Depois de tanta porrada consecutiva, o Pantera abre a próxima de maneira calma. “Cemetery Gates”, que foi um dos singles do álbum e também ganhou clipe, é uma espécie de “balada do Pantera”, mas não se engane, pois ela muda. Com performances brilhantes de Phil Anselmo num vocal excepcional e de Dimebag Darrell com um talento magistral, ela alterna momentos mais calmos e acelerados, sendo bastante melodiosa e de fácil aceitação por fãs que vão além do heavy metal.
“Domination” fecha o Lado A com mais som pesado e rápido. Tal qual “Heresy”, ela não ganhou o status das demais faixas do primeiro lado do disco, mas caiu nas graças dos fãs pela intensidade e rapidez. E ainda traz momentos de Anselmo com vocais quase guturais.
Lado B
O Lado B de “Cowboys From Hell” é bem menos poderoso do que o Lado A, mas não deixa de ter canções interessantes. “Shattered” começa o lado poderosa, mas com um Pantera mais parecido com o disco anterior. Anselmo vem num vocal agudo mais parecido com o heavy metal tradicional. Para quem não conhecia a banda nos discos anteriores, serve para mostrar, sobretudo, a capacidade impressionante de alternância do vocalista.
“Clash with Reality” tem mais a pegada do “Cowboys From Hell” e é uma porrada sonora que reforça a qualidade de Dimebag Darrell, sem deixar de mostrar os atributos dos demais integrantes.
Na sequência, em “Medicine Man”, a dupla Dimebag-Anselmo dá um show à parte, com riffs e solos matadores do primeiro e vocais agudos e surpreendentes do segundo.
Um detalhe, por sinal, que passou a chamar a atenção no Pantera a partir deste disco é justamente a capacidade de Dimebag Darrell trazer sozinho um som coeso de guitarra que muitas bandas com dois guitarristas jamais conseguiram. “Message in Blood” e “The Sleep” são amostras neste sentido, com o guitarrista criando algo bem forte estando sozinho. Claro que o baixo de Rex Brown também tem sua participação importante, mas a performance de Dimebag é algo fora do comum.

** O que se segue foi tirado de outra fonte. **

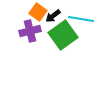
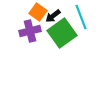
cyan line: moved 2 px up; rotated 60 degrees clockwise
green square: moved 1 px left, 2 px up
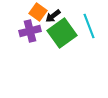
cyan line: moved 8 px right, 9 px down
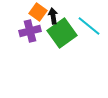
black arrow: rotated 119 degrees clockwise
cyan line: rotated 30 degrees counterclockwise
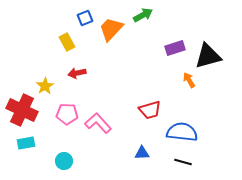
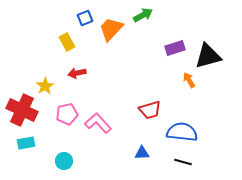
pink pentagon: rotated 15 degrees counterclockwise
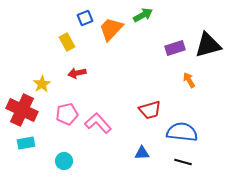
black triangle: moved 11 px up
yellow star: moved 3 px left, 2 px up
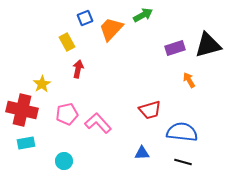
red arrow: moved 1 px right, 4 px up; rotated 114 degrees clockwise
red cross: rotated 12 degrees counterclockwise
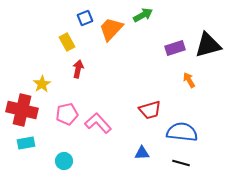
black line: moved 2 px left, 1 px down
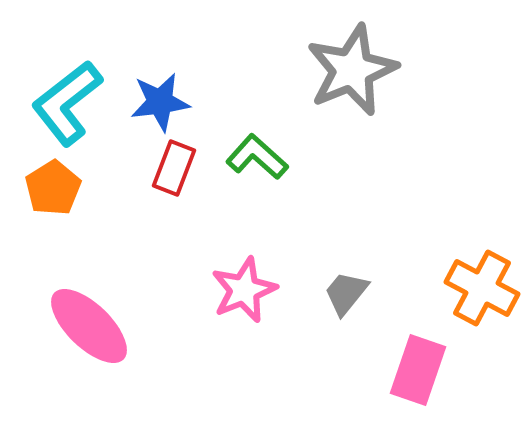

Rex Brown, por sinal, aparece de maneira mais relevante na última do disco. “The Art of Shredding” traz uma introdução matadora do baixista que abre o terreno para algo mais pesado feito por Dimebag. Apesar de não ter ganho os louros das faixas do Lado A, “The Art of Shredding”, talvez, seja um das músicas do álbum que traz o Pantera mais coeso.
Diferença drástica
Terminada a audição do disco, é quase impossível não virar fã deste trabalho do Pantera. As mudanças em relação aos demais álbuns são impressionantes e, para muitos, é difícil acreditar que é a mesma banda antes e depois de 1990.
O auge do Pantera viria com o excepcional “Vulgar Display of Power”, que chegaria aos fãs em 1992 e levaria o grupo para o topo do heavy metal.
Em 1993, a banda ainda viria pela primeira vez ao Brasil e faria 2 shows lotados em São Paulo, no saudoso Olympia, justamente e apenas com músicas destes dois discos matadores, reforçando a imagem de querer esquecer o que veio antes de 1990.
Seria uma das estreais mais avassaladoras (veja texto especial aqui) de uma banda em solo brasileiro. E quem testemunhou jamais esquecerá.
Toda esta mudança drástica na carreira do Pantera teve papel fundamental do álbum “Cowboys From Hell”, que gerou pela primeira vez sucesso comercial para o grupo e rompeu barreiras do heavy metal.